Segment Open
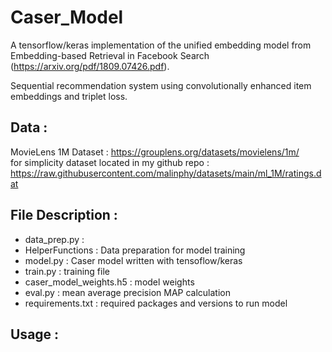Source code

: # Caser_Model

A tensorflow/keras implementation of the unified embedding model from Embedding-based Retrieval in Facebook Search (https://arxiv.org/pdf/1809.07426.pdf).

Sequential recommendation system using convolutionally enhanced item embeddings and triplet loss.


Data :<br/>
----

MovieLens 1M Dataset :
https://grouplens.org/datasets/movielens/1m/
<br/>
for simplicity dataset located in my github repo :
https://raw.githubusercontent.com/malinphy/datasets/main/ml_1M/ratings.dat

File Description :
----
- data_prep.py :
- HelperFunctions : Data preparation for model training
- model.py : Caser model written with tensoflow/keras
- train.py : training file
- caser_model_weights.h5 : model weights 
- eval.py : mean average precision MAP calculation
- requirements.txt : required packages and versions to run model

Usage :
----
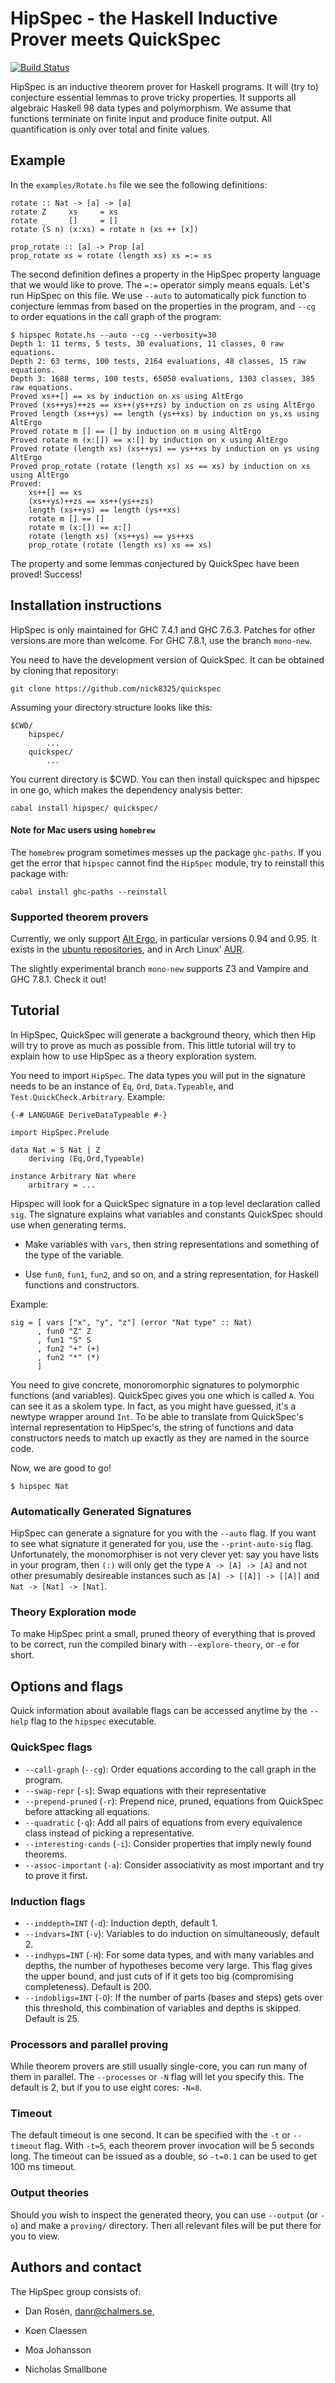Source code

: HipSpec - the Haskell Inductive Prover meets QuickSpec
======================================================

[![Build Status](https://travis-ci.org/danr/hipspec.png?branch=master)](https://travis-ci.org/danr/hipspec)

HipSpec is an inductive theorem prover for Haskell programs.  It will (try to)
conjecture essential lemmas to prove tricky properties.  It supports all
algebraic Haskell 98 data types and polymorphism.  We assume that functions
terminate on finite input and produce finite output.  All quantification is
only over total and finite values.

## Example

In the `examples/Rotate.hs` file we see the following definitions:

    rotate :: Nat -> [a] -> [a]
    rotate Z     xs     = xs
    rotate _     []     = []
    rotate (S n) (x:xs) = rotate n (xs ++ [x])

    prop_rotate :: [a] -> Prop [a]
    prop_rotate xs = rotate (length xs) xs =:= xs

The second definition defines a property in the HipSpec property language that
we would like to prove. The `=:=` operator simply means equals. Let's run HipSpec
on this file. We use `--auto` to automatically pick function to conjecture lemmas
from based on the properties in the program, and `--cg` to order equations in the
call graph of the program:

    $ hipspec Rotate.hs --auto --cg --verbosity=30
    Depth 1: 11 terms, 5 tests, 30 evaluations, 11 classes, 0 raw equations.
    Depth 2: 63 terms, 100 tests, 2164 evaluations, 48 classes, 15 raw equations.
    Depth 3: 1688 terms, 100 tests, 65050 evaluations, 1303 classes, 385 raw equations.
    Proved xs++[] == xs by induction on xs using AltErgo
    Proved (xs++ys)++zs == xs++(ys++zs) by induction on zs using AltErgo
    Proved length (xs++ys) == length (ys++xs) by induction on ys,xs using AltErgo
    Proved rotate m [] == [] by induction on m using AltErgo
    Proved rotate m (x:[]) == x:[] by induction on x using AltErgo
    Proved rotate (length xs) (xs++ys) == ys++xs by induction on ys using AltErgo
    Proved prop_rotate (rotate (length xs) xs == xs) by induction on xs using AltErgo
    Proved:
        xs++[] == xs
        (xs++ys)++zs == xs++(ys++zs)
        length (xs++ys) == length (ys++xs)
        rotate m [] == []
        rotate m (x:[]) == x:[]
        rotate (length xs) (xs++ys) == ys++xs
        prop_rotate (rotate (length xs) xs == xs)

The property and some lemmas conjectured by QuickSpec have been proved! Success!

## Installation instructions

HipSpec is only maintained for GHC 7.4.1 and GHC 7.6.3. Patches for other
versions are more than welcome. For GHC 7.8.1, use the branch `mono-new`.

You need to have the development version of QuickSpec. It can be obtained by
cloning that repository:

    git clone https://github.com/nick8325/quickspec

Assuming your directory structure looks like this:

    $CWD/
        hipspec/
            ...
        quickspec/
            ...

You current directory is $CWD. You can then install quickspec and hipspec in
one go, which makes the dependency analysis better:

    cabal install hipspec/ quickspec/


#### Note for Mac users using `homebrew`

The `homebrew` program sometimes messes up the package `ghc-paths`. If you get
the error that `hipspec` cannot find the `HipSpec` module, try to reinstall
this package with:

    cabal install ghc-paths --reinstall

### Supported theorem provers

Currently, we only support [Alt Ergo](http://alt-ergo.lri.fr/), in particular versions 0.94 and 0.95.
It exists in the
[ubuntu repositories](https://launchpad.net/ubuntu/precise/+source/alt-ergo/0.94-1),
and in Arch Linux' [AUR](https://aur.archlinux.org/packages/alt-ergo/).

The slightly experimental branch `mono-new` supports Z3 and Vampire and GHC 7.8.1. Check it out!

## Tutorial

In HipSpec, QuickSpec will generate a background theory, which
then Hip will try to prove as much as possible from.
This little tutorial will try to explain how to use HipSpec
as a theory exploration system.

You need to import `HipSpec`. The data types you will put in the
signature needs to be an instance of `Eq`, `Ord`, `Data.Typeable`, and
`Test.QuickCheck.Arbitrary`. Example:

    {-# LANGUAGE DeriveDataTypeable #-}

    import HipSpec.Prelude

    data Nat = S Nat | Z
        deriving (Eq,Ord,Typeable)

    instance Arbitrary Nat where
        arbitrary = ...

Hipspec will look for a QuickSpec signature in a top level declaration called
`sig`.  The signature explains what variables and constants QuickSpec should
use when generating terms.

  * Make variables with `vars`, then string representations and
    something of the type of the variable.

  * Use `fun0`, `fun1`, `fun2`, and so on, and a string representation,
    for Haskell functions and constructors.

Example:

    sig = [ vars ["x", "y", "z"] (error "Nat type" :: Nat)
          , fun0 "Z" Z
          , fun1 "S" S
          , fun2 "+" (+)
          , fun2 "*" (*)
          ]

You need to give concrete, monoromorphic signatures to polymorphic functions
(and variables). QuickSpec gives you one which is called `A`. You can see it as
a skolem type. In fact, as you might have guessed, it's a newtype wrapper
around `Int`. To be able to translate from QuickSpec's internal representation
to HipSpec's, the string of functions and data constructors needs to match up
exactly as they are named in the source code.

Now, we are good to go!

    $ hipspec Nat

### Automatically Generated Signatures

HipSpec can generate a signature for you with the `--auto` flag. If you want to
see what signature it generated for you, use the `--print-auto-sig` flag.
Unfortunately, the monomorphiser is not very clever yet: say you have lists
in your program, then `(:)` will only get the type `A -> [A] -> [A]` and not
other presumably desireable instances such as `[A] -> [[A]] -> [[A]]` and
`Nat -> [Nat] -> [Nat]`.

### Theory Exploration mode

To make HipSpec print a small, pruned theory of everything that is proved
to be correct, run the compiled binary with `--explore-theory`, or `-e` for
short.

## Options and flags

Quick information about available flags can be accessed anytime by the
`--help` flag to the `hipspec` executable.

### QuickSpec flags

  * `--call-graph` (`--cg`): Order equations according to the call graph in the
    program.
  * `--swap-repr` (`-s`): Swap equations with their representative
  * `--prepend-pruned` (`-r`): Prepend nice, pruned, equations from QuickSpec
    before attacking all equations.
  * `--quadratic` (`-q`): Add all pairs of equations from every equivalence
    class instead of picking a representative.
  * `--interesting-cands` (`-i`): Consider properties that imply newly
    found theorems.
  * `--assoc-important` (`-a`): Consider associativity as most important
    and try to prove it first.

### Induction flags

  * `--inddepth=INT` (`-d`): Induction depth, default 1.
  * `--indvars=INT` (`-v`): Variables to do induction on simultaneously,
    default 2.
  * `--indhyps=INT` (`-H`): For some data types, and with many variables and
    depths, the number of hypotheses become very large. This flag
    gives the upper bound, and just cuts of if it gets too
    big (compromising completeness). Default is 200.
  * `--indobligs=INT` (`-O`): If the number of parts (bases and steps) gets
    over this threshold, this combination of variables and depths is
    skipped. Default is 25.

### Processors and parallel proving

While theorem provers are still usually single-core, you can run many
of them in parallel. The `--processes` or `-N` flag will let you
specify this. The default is 2, but if you to use eight cores: `-N=8`.

### Timeout

The default timeout is one second. It can be specified with the `-t` or
`--timeout` flag. With `-t=5`, each theorem prover invocation will be 5 seconds
long. The timeout can be issued as a double, so `-t=0.1` can be used to get
100 ms timeout.

### Output theories

Should you wish to inspect the generated theory, you can use `--output` (or
`-o`) and make a `proving/` directory. Then all relevant files will be put
there for you to view.

## Authors and contact

The HipSpec group consists of:

  * Dan Rosén, [danr@chalmers.se](mailto:danr@chalmers.se),

  * Koen Claessen

  * Moa Johansson

  * Nicholas Smallbone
Segment Closed
Reply with every line of the listing that has the string "representative".

▶ _Final answer_:
  * `--swap-repr` (`-s`): Swap equations with their representative
    class instead of picking a representative.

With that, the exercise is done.